Some 15 firefighters, including trainees in the UC Davis student firefighter program, participated in the training exercise, led by assistant chief Nathan Trauernicht, operations and training.
Once a private residence and then an avian lab research facility, the 1200-square-foot building was constructed in May 1938. According to Davis Wiki, the building was once the home of Maurice and Naomi Baxter; Maurice Baxter, a former university employee, retired from the university in 1968. The building later became an avian research lab operated by Michael Fry, who left the university in 2002.
The site is part of the Department of Entomology's development plans. The half-acre Häagen-Dazs Honey Bee Haven will be located between the Laidlaw facility and the burn site. A public dedication of the bee friendly garden is planned in October.
The key goals of the garden are to provide bees with a year-around food source, to raise public awareness about the plight of honey bees and to encourage visitors to plant bee-friendly gardens of their own, Kimsey said.

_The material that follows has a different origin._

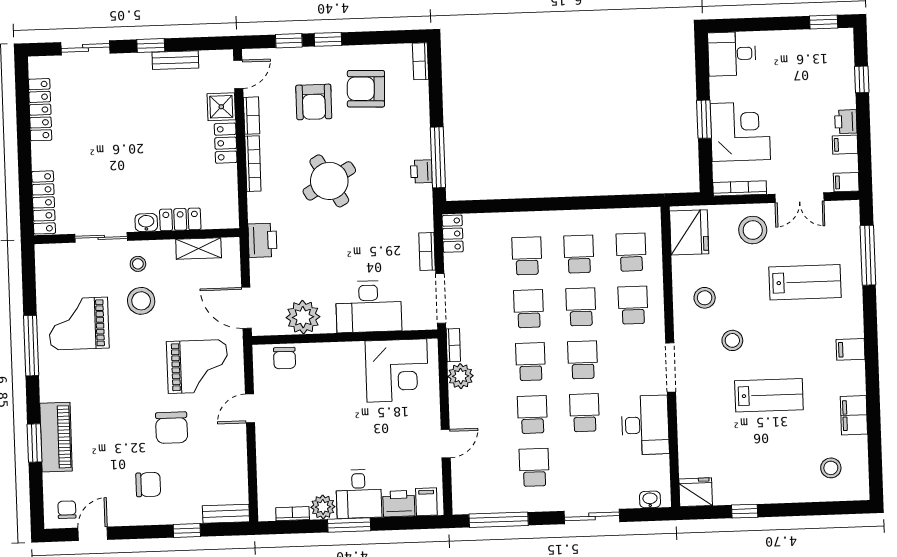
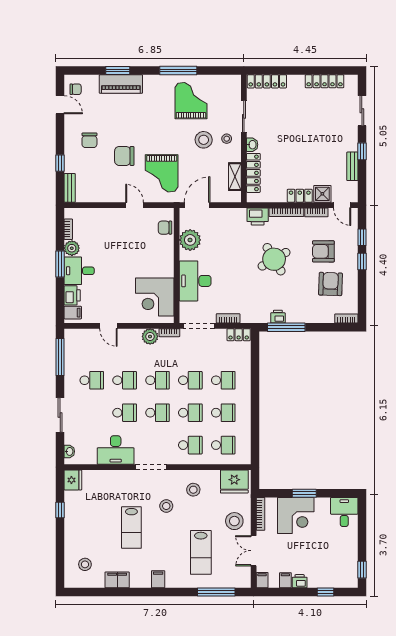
locker: (180, 219) -> (253, 173), width x1.53
printer: (262, 240) -> (258, 216), moved

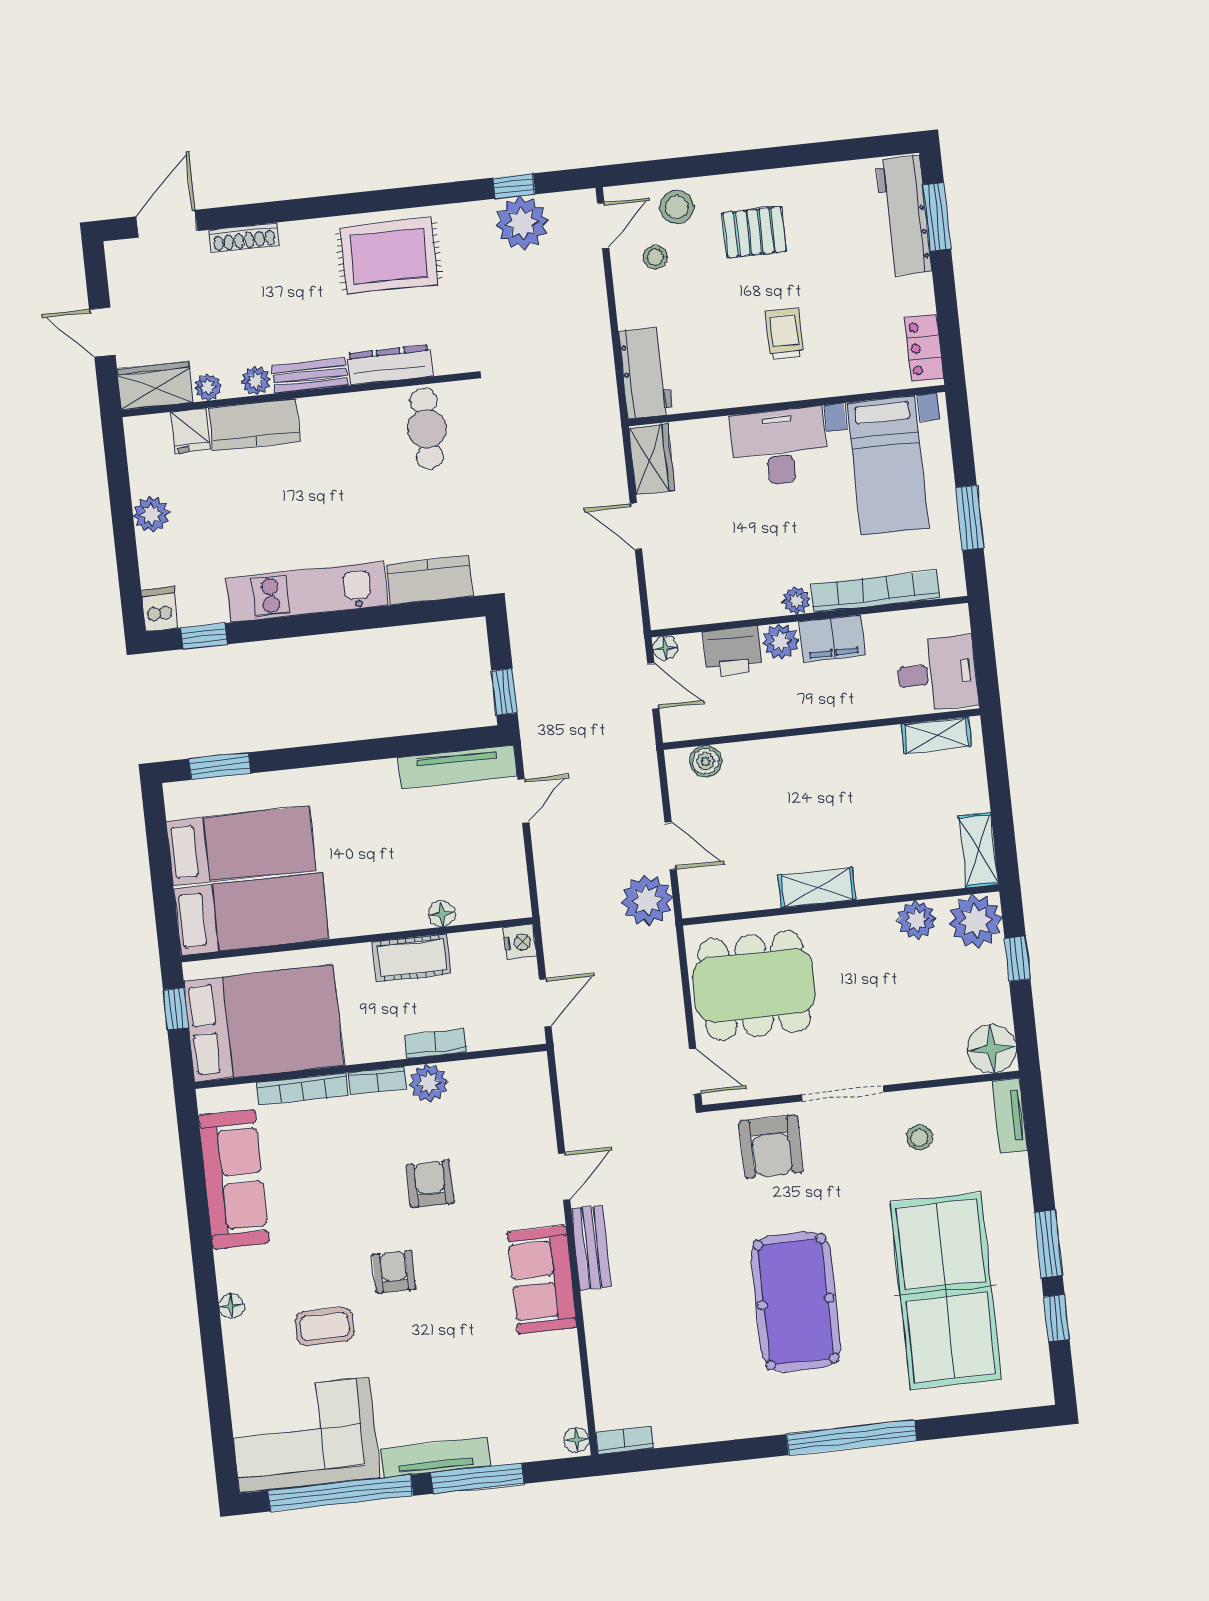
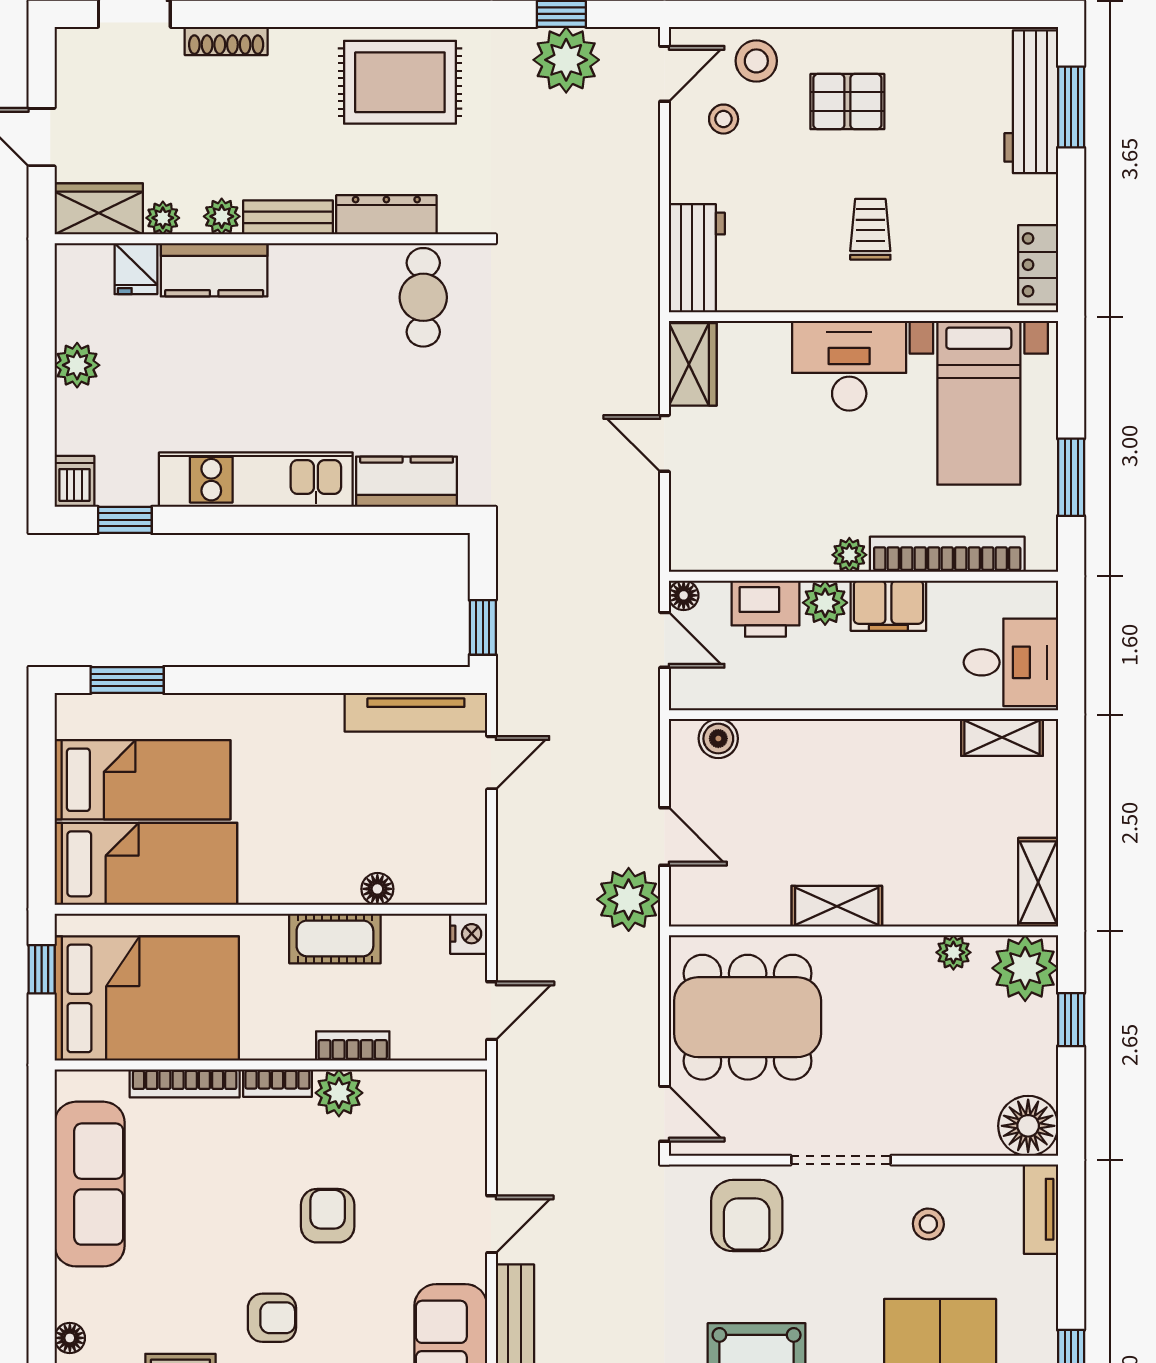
plant: (916, 920) -> (953, 952), width x0.73, depth x0.73
armchair: (394, 1272) -> (272, 1318), turned 90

“The Baxter House site will be an access to the back of the garden,” Kimsey said. “On the east side will be a quarter-acre wildflower garden financed by Haagen-Dazs.”
A five-member Sausalito-based team won the Häagen-Dazs Honey Bee Haven design competition earlier this year. Landscape architects Donald Sibbett and Ann F. Baker, interpretative planner Jessica Brainard and exhibit designer Chika Kurotaki created a series of interconnected gardens with such names as “Honeycomb Hideout,” “Nectar Nook” and “Pollinator Patch” to win the competition.
Sibbett is a principal with the Sibbett Group; Baker is a senior landscape architect with RRM Design Group; Brainard is an independent museum consultant; and Kurotaki is an exhibit designer who works for RRM Design Group.
Last December Häagen-Dazs committed $125,000 to the UC Davis Department of Entomology for the garden project. This encompasses site planning, preparation and the design competition. The design plans are online.
A public dedication of the garden is planned in the spring of 2010.